February 7, 2019

Material ConneXion’s Dr. Andrew Dent Shares Exciting Developments at Innovation Conference

Innovation Conference speaker Dr. Andrew Dent of Material ConneXion. Photography by Erik Bardin.

Concluding Interior Design’s first Innovation Conference, Dr. Andrew Dent spoke about his research into exciting developments in material sciences and how these developments will shape the emerging landscape of 21st century design. The executive vice president of research at Material ConneXion, a SANDOW brand, has spent 20 years sourcing materials for a range of different uses.

“The advantage of working in such a wide range of industries is that you start to see patterns,” he said. “The trends that you find in one industry will actually come up in another as well. There are macro trends that come from assessing the entire world of materials.”

He broke these trends down into four categories: breakthroughs in the natural world, new patterns and textures, solutions for waste, and high-tech solutions. The presentation became a show-and-tell when Dr. Dent revealed that samples of materials from each category were hidden in bags on the guests’ dining tables. As he explained the advantages of each material, guests were able to explore the fascinating materials firsthand, such as Vantablack, the blackest man-made substance in the world.

Interior Design‘s Innovation Conference attendees look over groundbreaking materials provided by Material ConneXion. Photography by Erik Bardin.

Like the conference at large, sustainability was a recurring theme in Dent’s presentation. Wax water bottles with an added chemical pose an alternative to plastic that will biodegrade in mere months. An organization called Gumdrop collects used gum, cleans it, and makes it into shoes and even coffee cups. Advances in robotic clothing manufacturing introduce a solution to the oversaturated market and outdated process of fashion production.

Overall, Dr. Dent encouraged designers to have hope in the future of materials, whether those applications are large or small.

“Sometimes, there are false starts, sometimes there are great successes,” he said. “But I am optimistic about the future because of the way we are thinking differently about the materials that we use.”

Work order A:
List the four categories into which the article on Dr. Andrew Dent's Innovation Conference talk divides the macro trends in materials.
Work order B:
Reproduce the part of the article on Dr. Andrew Dent's talk that begins at the words "Interior Design‘s Innovation" and stops after "large or small.", swapping "Gumdrop" for "GumCycle".

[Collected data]

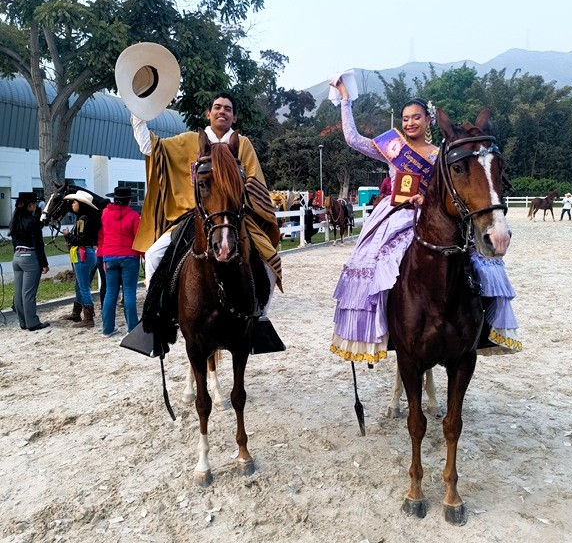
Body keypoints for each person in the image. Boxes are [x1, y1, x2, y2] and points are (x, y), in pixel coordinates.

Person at [328, 79, 521, 364]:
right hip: (396, 214)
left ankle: (482, 324)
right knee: (372, 262)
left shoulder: (440, 153)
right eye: (405, 118)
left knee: (480, 261)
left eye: (416, 117)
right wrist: (345, 98)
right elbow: (353, 139)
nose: (410, 123)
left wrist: (425, 197)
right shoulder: (392, 148)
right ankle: (381, 325)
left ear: (428, 120)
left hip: (432, 212)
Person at [130, 91, 282, 311]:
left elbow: (254, 180)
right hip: (193, 216)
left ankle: (261, 315)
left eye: (228, 109)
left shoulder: (243, 144)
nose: (222, 112)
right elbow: (151, 148)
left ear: (234, 117)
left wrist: (236, 195)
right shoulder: (187, 141)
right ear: (208, 113)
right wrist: (138, 113)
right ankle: (156, 312)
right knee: (153, 255)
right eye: (217, 107)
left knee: (271, 260)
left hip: (235, 217)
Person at [99, 186, 142, 337]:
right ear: (129, 200)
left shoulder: (105, 213)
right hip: (129, 256)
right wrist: (144, 255)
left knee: (110, 292)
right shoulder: (134, 216)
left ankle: (107, 329)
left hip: (109, 256)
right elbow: (138, 238)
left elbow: (103, 234)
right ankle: (132, 328)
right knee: (129, 292)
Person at [8, 191, 50, 331]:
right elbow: (38, 244)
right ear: (31, 205)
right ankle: (32, 322)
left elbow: (14, 241)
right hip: (30, 258)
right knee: (29, 293)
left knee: (19, 293)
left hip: (17, 257)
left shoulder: (14, 221)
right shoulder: (32, 222)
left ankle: (23, 322)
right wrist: (44, 264)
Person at [61, 190, 102, 328]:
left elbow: (80, 239)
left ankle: (88, 318)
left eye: (74, 202)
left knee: (83, 287)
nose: (72, 204)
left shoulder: (82, 219)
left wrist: (67, 235)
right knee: (79, 285)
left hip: (82, 254)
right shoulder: (89, 218)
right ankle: (77, 313)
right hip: (88, 253)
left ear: (81, 204)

Exercise response A:
- Breakthroughs in the natural world
- New patterns and textures
- Solutions for waste
- High-tech solutions

Exercise response B:
Interior Design‘s Innovation Conference attendees look over groundbreaking materials provided by Material ConneXion. Photography by Erik Bardin.

Like the conference at large, sustainability was a recurring theme in Dent’s presentation. Wax water bottles with an added chemical pose an alternative to plastic that will biodegrade in mere months. An organization called GumCycle collects used gum, cleans it, and makes it into shoes and even coffee cups. Advances in robotic clothing manufacturing introduce a solution to the oversaturated market and outdated process of fashion production.

Overall, Dr. Dent encouraged designers to have hope in the future of materials, whether those applications are large or small.